*EXERCISE DATA*:
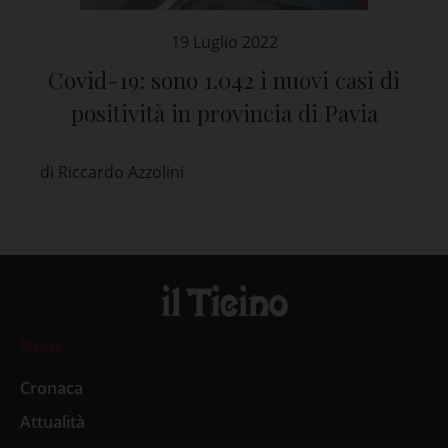
19 Luglio 2022
Covid-19: sono 1.042 i nuovi casi di
positività in provincia di Pavia
di Riccardo Azzolini
News
Cronaca
Attualità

*EXERCISE DIRECTIONS*: What you output must match the data exactly, apart from the pictures, which are left out.

*SOLUTION TO THIS PROBLEM*:
19 Luglio 2022
Covid-19: sono 1.042 i nuovi casi di
positività in provincia di Pavia
di Riccardo Azzolini
News
Cronaca
Attualità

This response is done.